El Principio de Pareto en la gestión del riesgo patrimonial

Por Óscar Pascual. Director de Operaciones-España. Advanced Security Business Group

Bajo el Principio de Pareto consideramos que el 20% de las causas son las que provocan el 80% de los problemas, es decir, si solucionamos el 20% de las causas críticas, se resuelven el 80% de los problemas existentes, por el contrario, si actuásemos sobre el 80% restante de las causas «triviales», únicamente lograríamos reducir la totalidad de los problemas en un 20%.

Conocer las ventajas que se derivan de la aplicación, no tanto de este principio, sino de su diagrama de representación (Diagrama de Pareto), resulta muy útil a la hora de gestionar los riesgos patrimoniales tras los resultados obtenidos de su análisis.

El Principio de Pareto (de origen empírico), no puede aplicarse de forma rígida, sin embargo, el diagrama que se elabora para su posterior aplicación muestra gráficamente información totalmente real, que ayuda a la estructuración de la gestión del riesgo.
El empleo del Gráfico o Diagrama de Pareto debe considerarse como una herramienta de apoyo para apreciar visualmente sobre quéPrincipio de Pareto riesgos debe aplicarse el mayor esfuerzo empresarial, si bien es cierto que influyen también otros muchos aspectos que trataremos más adelante.

El Consejo Superior de Administración Electrónica, en su metodología de Análisis de Riesgos de los Sistemas de Información (MAGERIT 3.0), incluye en la Guía de Técnicas el mencionado Diagrama de Pareto. Dicha metodología lo expone como una técnica gráfica, de utilidad para el desarrollo de proyectos de análisis y gestión de riesgos:

«El análisis de Pareto es una técnica que separa los “pocos vitales” de los “muchos normales”.
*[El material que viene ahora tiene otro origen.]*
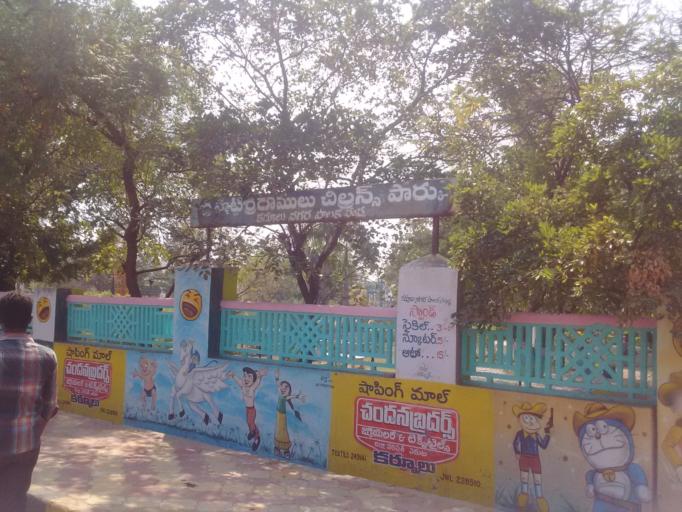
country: IN
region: Telangana
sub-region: Mahbubnagar
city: Alampur
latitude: 15.8338
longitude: 78.0419
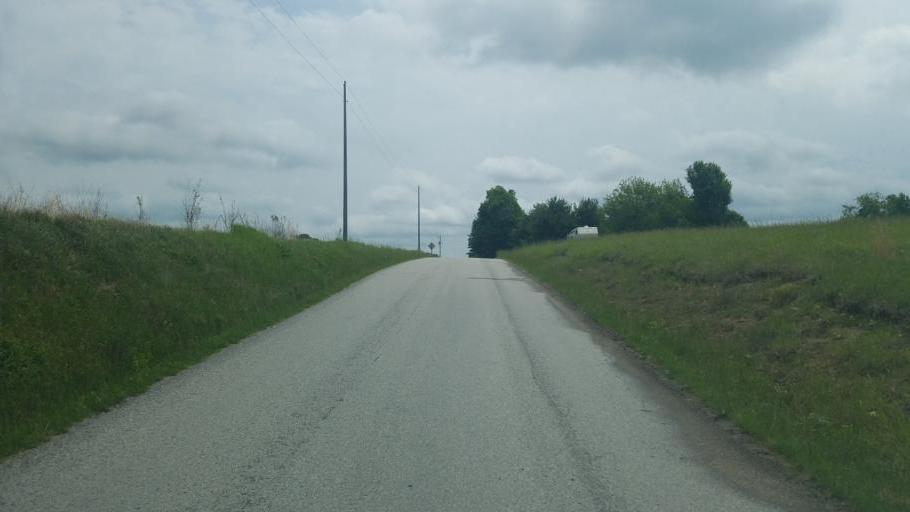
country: US
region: Ohio
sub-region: Licking County
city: Johnstown
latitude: 40.1381
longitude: -82.6123
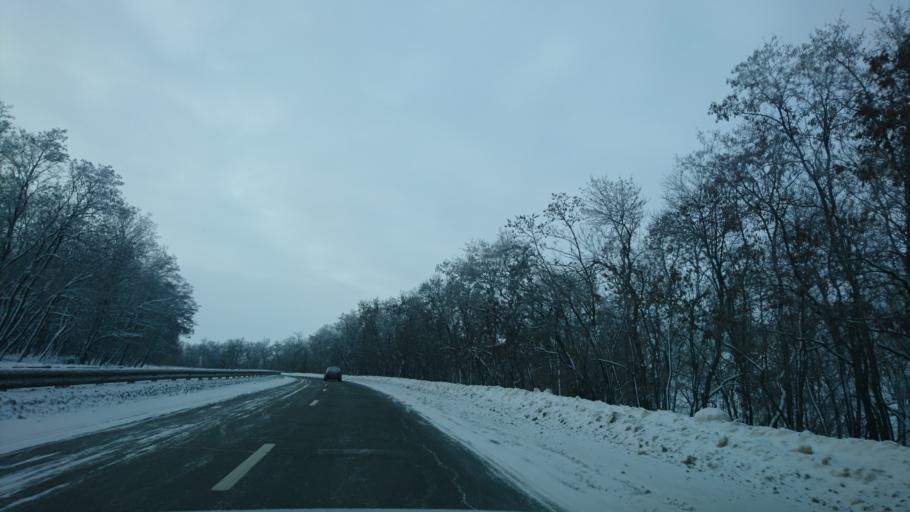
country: RU
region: Belgorod
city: Mayskiy
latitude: 50.4837
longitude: 36.4081
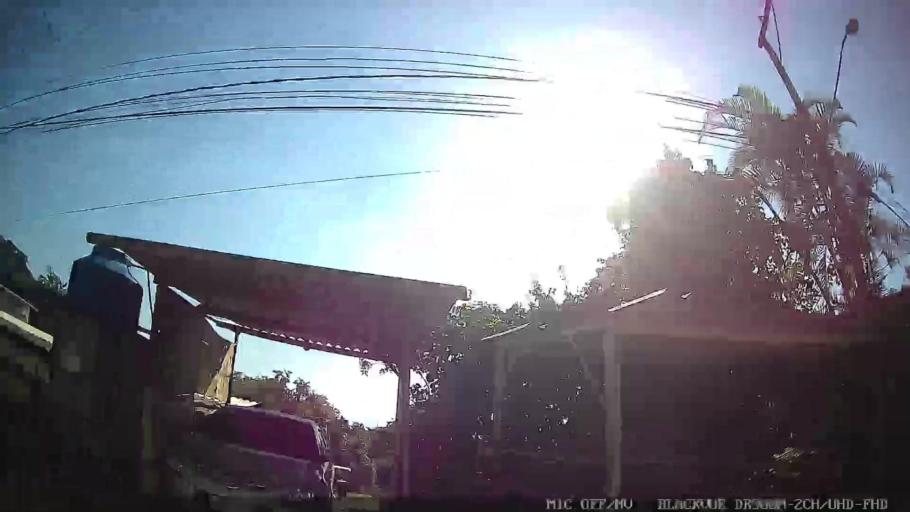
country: BR
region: Sao Paulo
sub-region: Guaruja
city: Guaruja
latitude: -24.0101
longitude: -46.2820
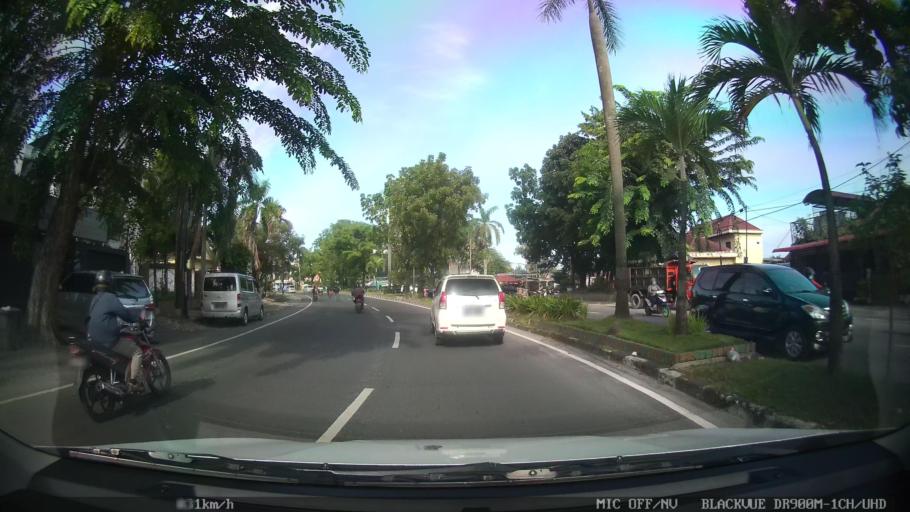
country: ID
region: North Sumatra
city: Medan
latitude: 3.6081
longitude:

«Una gráfica de Pareto es utilizada para separar gráficamente los aspectos más significativos de un problema, para que el equipo sepa dónde dirigir sus esfuerzos para mejorar» Fuente: https://administracionelectronica.gob.es

Evidentemente Pareto no es una herramienta de Apreciación del Riesgo, puesto que cuando se aplica, éste ya ha sido previamente identificado, analizado y evaluado, aspectos que constituyen en sí mismos el proceso de la propia Apreciación.